Your objective: Count the lines in the data below that contain the string "gallbladder", and give only that number.
** begin Dataset extract **
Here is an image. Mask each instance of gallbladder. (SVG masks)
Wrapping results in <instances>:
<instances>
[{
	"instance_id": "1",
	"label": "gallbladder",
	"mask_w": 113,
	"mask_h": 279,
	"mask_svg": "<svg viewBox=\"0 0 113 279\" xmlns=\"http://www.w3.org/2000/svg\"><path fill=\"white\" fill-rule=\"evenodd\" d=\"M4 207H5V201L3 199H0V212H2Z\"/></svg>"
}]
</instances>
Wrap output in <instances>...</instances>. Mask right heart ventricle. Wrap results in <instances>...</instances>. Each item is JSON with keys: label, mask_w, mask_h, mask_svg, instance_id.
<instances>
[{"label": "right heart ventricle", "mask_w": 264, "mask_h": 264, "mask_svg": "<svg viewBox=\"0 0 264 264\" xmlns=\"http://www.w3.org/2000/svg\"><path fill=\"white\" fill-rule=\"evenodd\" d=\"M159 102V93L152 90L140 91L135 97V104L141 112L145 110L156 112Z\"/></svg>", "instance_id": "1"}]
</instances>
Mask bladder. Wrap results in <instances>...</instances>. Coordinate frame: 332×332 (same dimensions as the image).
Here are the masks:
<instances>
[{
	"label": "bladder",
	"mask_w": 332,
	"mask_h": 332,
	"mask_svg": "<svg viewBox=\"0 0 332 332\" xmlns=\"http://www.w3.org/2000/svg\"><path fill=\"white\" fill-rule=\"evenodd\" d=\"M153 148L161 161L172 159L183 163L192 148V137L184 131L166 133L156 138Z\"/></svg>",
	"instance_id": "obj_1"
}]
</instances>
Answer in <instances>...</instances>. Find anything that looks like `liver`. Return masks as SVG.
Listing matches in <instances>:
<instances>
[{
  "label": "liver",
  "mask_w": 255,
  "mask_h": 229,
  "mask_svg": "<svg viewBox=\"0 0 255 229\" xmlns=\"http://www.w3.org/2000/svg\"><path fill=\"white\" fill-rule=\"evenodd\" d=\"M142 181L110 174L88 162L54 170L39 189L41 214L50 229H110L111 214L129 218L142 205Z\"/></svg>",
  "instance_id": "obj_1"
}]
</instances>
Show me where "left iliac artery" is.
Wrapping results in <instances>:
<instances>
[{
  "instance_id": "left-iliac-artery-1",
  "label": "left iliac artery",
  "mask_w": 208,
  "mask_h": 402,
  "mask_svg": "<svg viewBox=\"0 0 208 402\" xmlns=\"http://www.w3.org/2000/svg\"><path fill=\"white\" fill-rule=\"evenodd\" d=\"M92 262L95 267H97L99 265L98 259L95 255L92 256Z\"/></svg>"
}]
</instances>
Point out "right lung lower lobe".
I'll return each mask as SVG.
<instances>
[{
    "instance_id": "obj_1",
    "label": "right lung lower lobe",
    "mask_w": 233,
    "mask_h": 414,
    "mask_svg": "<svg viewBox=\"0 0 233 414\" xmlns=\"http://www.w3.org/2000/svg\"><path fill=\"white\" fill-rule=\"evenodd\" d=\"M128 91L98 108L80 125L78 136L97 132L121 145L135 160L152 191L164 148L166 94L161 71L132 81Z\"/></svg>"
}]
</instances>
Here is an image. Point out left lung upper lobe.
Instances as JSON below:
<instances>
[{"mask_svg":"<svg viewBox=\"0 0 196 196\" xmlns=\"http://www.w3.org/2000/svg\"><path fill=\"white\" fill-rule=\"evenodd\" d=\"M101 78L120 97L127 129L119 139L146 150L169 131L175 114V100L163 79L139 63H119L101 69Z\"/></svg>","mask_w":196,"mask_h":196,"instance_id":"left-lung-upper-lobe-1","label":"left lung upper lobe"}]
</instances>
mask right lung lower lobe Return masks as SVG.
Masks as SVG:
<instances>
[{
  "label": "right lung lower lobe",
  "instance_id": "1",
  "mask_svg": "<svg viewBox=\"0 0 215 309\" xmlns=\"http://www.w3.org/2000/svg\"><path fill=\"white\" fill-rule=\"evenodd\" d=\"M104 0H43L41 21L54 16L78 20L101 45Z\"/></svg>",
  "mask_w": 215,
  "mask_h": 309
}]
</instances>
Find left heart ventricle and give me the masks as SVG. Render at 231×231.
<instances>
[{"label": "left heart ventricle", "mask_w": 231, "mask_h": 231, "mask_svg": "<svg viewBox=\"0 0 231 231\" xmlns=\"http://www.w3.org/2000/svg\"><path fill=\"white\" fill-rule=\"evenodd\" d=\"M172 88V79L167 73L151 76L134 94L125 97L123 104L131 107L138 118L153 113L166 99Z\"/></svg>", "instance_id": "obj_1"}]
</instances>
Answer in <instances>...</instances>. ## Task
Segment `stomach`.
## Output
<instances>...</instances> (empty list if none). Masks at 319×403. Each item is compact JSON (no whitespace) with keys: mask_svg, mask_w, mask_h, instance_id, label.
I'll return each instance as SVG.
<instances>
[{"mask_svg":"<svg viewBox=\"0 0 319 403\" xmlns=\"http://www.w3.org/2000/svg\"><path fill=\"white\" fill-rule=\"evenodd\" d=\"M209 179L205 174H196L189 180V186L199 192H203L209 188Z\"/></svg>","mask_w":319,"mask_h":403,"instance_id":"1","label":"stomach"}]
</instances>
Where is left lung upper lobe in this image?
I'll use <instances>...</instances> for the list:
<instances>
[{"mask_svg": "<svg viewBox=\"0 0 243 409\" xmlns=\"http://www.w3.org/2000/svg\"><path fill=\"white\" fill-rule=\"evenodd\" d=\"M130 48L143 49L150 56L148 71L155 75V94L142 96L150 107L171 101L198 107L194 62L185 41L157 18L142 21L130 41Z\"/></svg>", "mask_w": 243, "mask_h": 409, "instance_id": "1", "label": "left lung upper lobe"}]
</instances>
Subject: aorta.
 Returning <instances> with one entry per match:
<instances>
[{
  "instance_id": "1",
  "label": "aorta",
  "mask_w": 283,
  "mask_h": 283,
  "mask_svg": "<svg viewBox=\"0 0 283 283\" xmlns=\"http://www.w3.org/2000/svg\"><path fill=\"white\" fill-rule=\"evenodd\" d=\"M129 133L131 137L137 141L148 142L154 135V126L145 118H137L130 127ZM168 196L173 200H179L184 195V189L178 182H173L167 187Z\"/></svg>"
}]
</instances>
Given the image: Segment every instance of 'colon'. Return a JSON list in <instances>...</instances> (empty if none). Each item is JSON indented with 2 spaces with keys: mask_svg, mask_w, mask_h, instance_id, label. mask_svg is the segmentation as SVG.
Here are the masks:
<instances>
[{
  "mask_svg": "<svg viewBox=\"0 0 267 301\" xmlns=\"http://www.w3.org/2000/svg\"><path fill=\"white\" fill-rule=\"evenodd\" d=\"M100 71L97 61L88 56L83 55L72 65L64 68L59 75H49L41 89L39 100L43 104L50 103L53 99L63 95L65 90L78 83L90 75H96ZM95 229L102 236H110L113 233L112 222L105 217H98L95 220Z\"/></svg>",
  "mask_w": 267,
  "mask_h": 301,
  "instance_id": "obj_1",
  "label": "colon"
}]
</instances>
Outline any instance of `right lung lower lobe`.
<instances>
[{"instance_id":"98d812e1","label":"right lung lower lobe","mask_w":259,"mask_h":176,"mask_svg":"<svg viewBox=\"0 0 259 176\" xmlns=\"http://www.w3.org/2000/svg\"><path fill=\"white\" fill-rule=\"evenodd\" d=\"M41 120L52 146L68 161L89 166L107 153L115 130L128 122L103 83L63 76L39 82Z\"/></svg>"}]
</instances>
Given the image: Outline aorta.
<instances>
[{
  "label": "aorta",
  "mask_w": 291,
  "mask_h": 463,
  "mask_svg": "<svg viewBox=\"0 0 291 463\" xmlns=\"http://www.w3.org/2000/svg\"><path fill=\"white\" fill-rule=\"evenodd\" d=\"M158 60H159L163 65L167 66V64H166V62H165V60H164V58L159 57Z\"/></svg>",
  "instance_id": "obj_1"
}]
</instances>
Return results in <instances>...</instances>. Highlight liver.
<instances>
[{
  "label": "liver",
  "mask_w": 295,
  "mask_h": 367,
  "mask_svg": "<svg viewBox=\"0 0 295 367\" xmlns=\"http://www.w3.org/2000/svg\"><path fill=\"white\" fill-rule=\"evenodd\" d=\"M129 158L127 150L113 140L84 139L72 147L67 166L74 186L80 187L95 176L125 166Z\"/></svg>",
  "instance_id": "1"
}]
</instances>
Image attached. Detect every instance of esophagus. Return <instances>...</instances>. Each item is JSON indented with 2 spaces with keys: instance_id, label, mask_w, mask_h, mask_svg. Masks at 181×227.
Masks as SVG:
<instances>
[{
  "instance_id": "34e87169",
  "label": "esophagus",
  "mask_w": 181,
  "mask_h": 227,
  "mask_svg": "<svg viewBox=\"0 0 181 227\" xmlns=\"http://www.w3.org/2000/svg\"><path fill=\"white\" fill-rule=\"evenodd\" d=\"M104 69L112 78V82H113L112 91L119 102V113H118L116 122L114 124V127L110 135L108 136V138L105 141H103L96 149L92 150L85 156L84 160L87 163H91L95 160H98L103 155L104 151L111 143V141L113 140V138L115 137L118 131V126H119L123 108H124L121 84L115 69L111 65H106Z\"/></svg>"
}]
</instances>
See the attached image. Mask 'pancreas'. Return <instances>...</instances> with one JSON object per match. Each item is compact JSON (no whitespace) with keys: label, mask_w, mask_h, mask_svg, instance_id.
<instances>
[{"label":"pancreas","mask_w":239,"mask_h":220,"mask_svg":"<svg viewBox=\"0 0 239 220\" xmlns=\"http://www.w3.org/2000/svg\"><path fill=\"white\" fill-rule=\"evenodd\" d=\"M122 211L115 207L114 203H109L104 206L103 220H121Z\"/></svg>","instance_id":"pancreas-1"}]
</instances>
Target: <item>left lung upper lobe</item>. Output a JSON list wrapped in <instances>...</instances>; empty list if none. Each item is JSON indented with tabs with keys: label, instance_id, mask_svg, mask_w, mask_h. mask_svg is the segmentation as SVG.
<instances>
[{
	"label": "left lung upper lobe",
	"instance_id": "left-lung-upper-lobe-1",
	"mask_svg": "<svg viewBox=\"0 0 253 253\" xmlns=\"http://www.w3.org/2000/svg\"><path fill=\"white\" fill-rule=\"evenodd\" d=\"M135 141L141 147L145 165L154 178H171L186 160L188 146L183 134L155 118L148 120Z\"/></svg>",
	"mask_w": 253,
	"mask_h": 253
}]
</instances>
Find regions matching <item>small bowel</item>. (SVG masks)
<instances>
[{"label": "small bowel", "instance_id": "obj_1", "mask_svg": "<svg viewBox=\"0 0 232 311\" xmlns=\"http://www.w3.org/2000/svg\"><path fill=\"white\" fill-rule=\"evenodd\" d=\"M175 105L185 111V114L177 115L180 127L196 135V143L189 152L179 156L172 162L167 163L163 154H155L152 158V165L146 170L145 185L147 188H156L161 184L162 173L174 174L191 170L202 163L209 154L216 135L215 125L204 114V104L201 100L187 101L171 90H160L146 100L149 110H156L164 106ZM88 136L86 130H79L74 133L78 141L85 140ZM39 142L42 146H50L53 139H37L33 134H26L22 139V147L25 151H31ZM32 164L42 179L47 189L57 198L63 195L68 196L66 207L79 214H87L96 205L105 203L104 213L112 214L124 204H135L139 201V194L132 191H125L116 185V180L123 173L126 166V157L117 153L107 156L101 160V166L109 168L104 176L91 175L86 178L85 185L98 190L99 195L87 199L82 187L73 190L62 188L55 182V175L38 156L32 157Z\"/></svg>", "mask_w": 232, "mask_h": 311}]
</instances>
** end Dataset extract **
Worked solution: 2